Switch to UrlValidator for Identifer URL validation
What does this MR do and why?
In !127352 (merged), we started using AddressableUrlValidator to validate Identifier URLs.
AddressableUrlValidator makes a getaddrinfo syscall when validating the URL. This is a problem for the Vulnerabilities::Identifier model because we create them in bulk, and the syscall makes a DNS query over network for non-local URLs. This means that bulk inserts might need to wait for hundreds of network connections to finish!

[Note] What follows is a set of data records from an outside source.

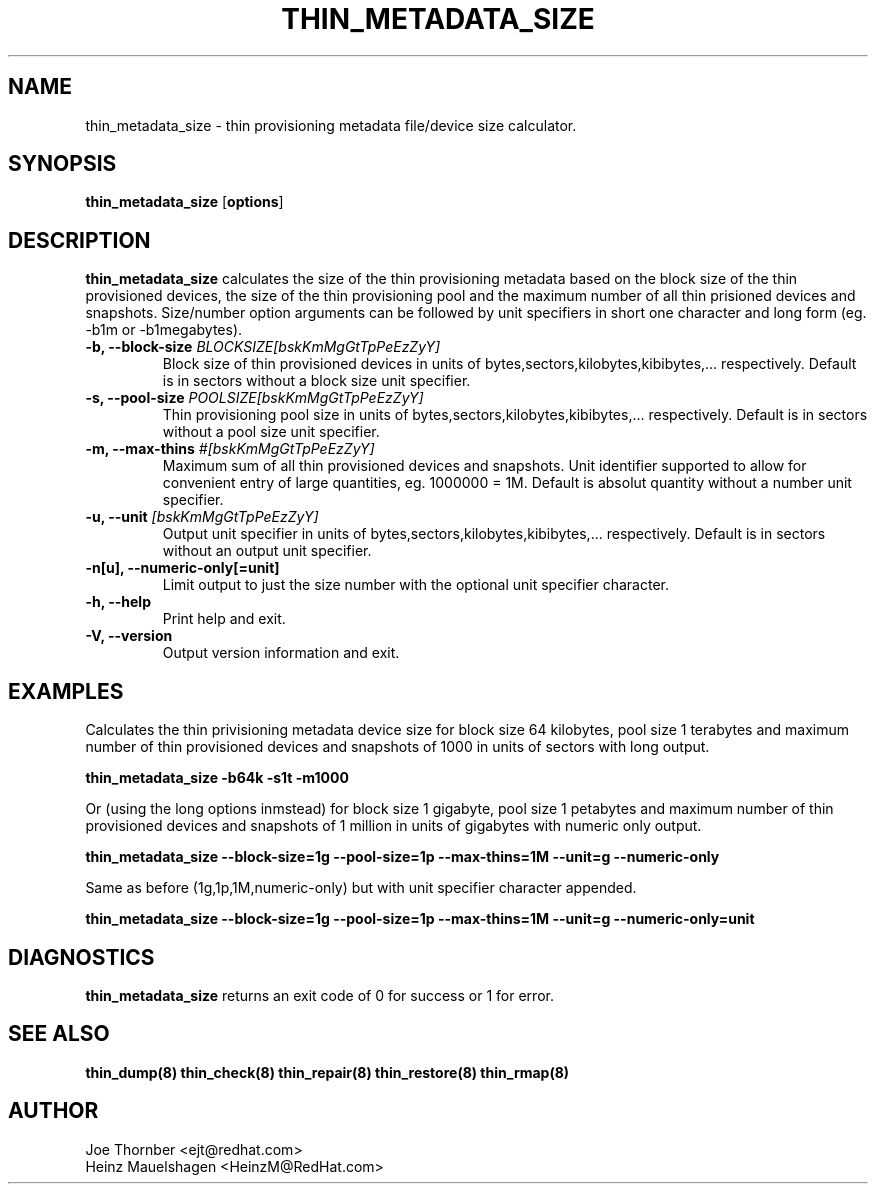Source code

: .TH THIN_METADATA_SIZE 8 "Thin Provisioning Tools" "Red Hat, Inc." \" -*- nroff -*-
.SH NAME
thin_metadata_size \- thin provisioning metadata file/device size calculator.

.SH SYNOPSIS
.B thin_metadata_size
.RB [ options ]

.SH DESCRIPTION
.B thin_metadata_size
calculates the size of the thin provisioning metadata based on the block size
of the thin provisioned devices, the size of the thin provisioning pool and
the maximum number of all thin prisioned devices and snapshots. Size/number
option arguments can be followed by unit specifiers in short one character
and long form (eg. -b1m or -b1megabytes).

.IP "\fB\-b, \-\-block-size\fP \fIBLOCKSIZE[bskKmMgGtTpPeEzZyY]\fP"
Block size of thin provisioned devices in units of bytes,sectors,kilobytes,kibibytes,... respectively.
Default is in sectors without a block size unit specifier.

.IP "\fB\-s, \-\-pool-size\fP \fIPOOLSIZE[bskKmMgGtTpPeEzZyY]\fP"
Thin provisioning pool size in units of bytes,sectors,kilobytes,kibibytes,... respectively.
Default is in sectors without a pool size unit specifier.

.IP "\fB\-m, \-\-max-thins\fP \fI#[bskKmMgGtTpPeEzZyY]\fP"
Maximum sum of all thin provisioned devices and snapshots.
Unit identifier supported to allow for convenient entry of large quantities, eg. 1000000 = 1M.
Default is absolut quantity without a number unit specifier.

.IP "\fB\-u, \-\-unit\fP \fI[bskKmMgGtTpPeEzZyY]\fP"
Output unit specifier in units of bytes,sectors,kilobytes,kibibytes,... respectively.
Default is in sectors without an output unit specifier.

.IP "\fB\-n[u], \-\-numeric-only[=unit]\fP"
Limit output to just the size number with the optional unit specifier character.

.IP "\fB\-h, \-\-help\fP"
Print help and exit.

.IP "\fB\-V, \-\-version\fP"
Output version information and exit.

.SH EXAMPLES
Calculates the thin privisioning metadata device size for block size 64 kilobytes,
pool size 1 terabytes and maximum number of thin provisioned devices and snapshots of 1000
in units of sectors with long output.
.sp
.B thin_metadata_size -b64k -s1t -m1000

Or (using the long options inmstead) for block size 1 gigabyte, pool size 1 petabytes and maximum number of thin provisioned devices
and snapshots of 1 million in units of gigabytes with numeric only output.
.sp
.B thin_metadata_size --block-size=1g --pool-size=1p --max-thins=1M --unit=g --numeric-only

Same as before (1g,1p,1M,numeric-only) but with unit specifier character appended.
.sp
.B thin_metadata_size --block-size=1g --pool-size=1p --max-thins=1M --unit=g --numeric-only=unit

.SH DIAGNOSTICS
.B thin_metadata_size
returns an exit code of 0 for success or 1 for error.

.SH SEE ALSO
.B thin_dump(8)
.B thin_check(8)
.B thin_repair(8)
.B thin_restore(8)
.B thin_rmap(8)

.SH AUTHOR
Joe Thornber <ejt@redhat.com>
.br
Heinz Mauelshagen <HeinzM@RedHat.com>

To fix this, switch to using UrlValidator instead, which validates URLs using regex only. It is safe to validate these URLs with regex because we do not make server-side requests to them. They are displayed in the vulnerability details as clickable links.
Relates to:
How to set up and validate locally
Numbered steps to set up and validate the change are strongly suggested.
-
Start rails console:
bundle exec rails c
-
Run this code:
puts "start: #{Time.zone.now}" 300.times { |i| Vulnerabilities::Identifier.new(url: "https://security#{i}.example.com").valid? } puts "end: #{Time.zone.now}"
Before: ~40 seconds (timing varies based on network latency)
start: 2023-11-02 19:07:41 UTC
end: 2023-11-02 19:08:20 UTC
After: < 1 second
start: 2023-11-02 19:10:10 UTC
end: 2023-11-02 19:10:10 UTC
MR acceptance checklist
This checklist encourages us to confirm any changes have been analyzed to reduce risks in quality, performance, reliability, security, and maintainability.
-
I have evaluated the MR acceptance checklist for this MR.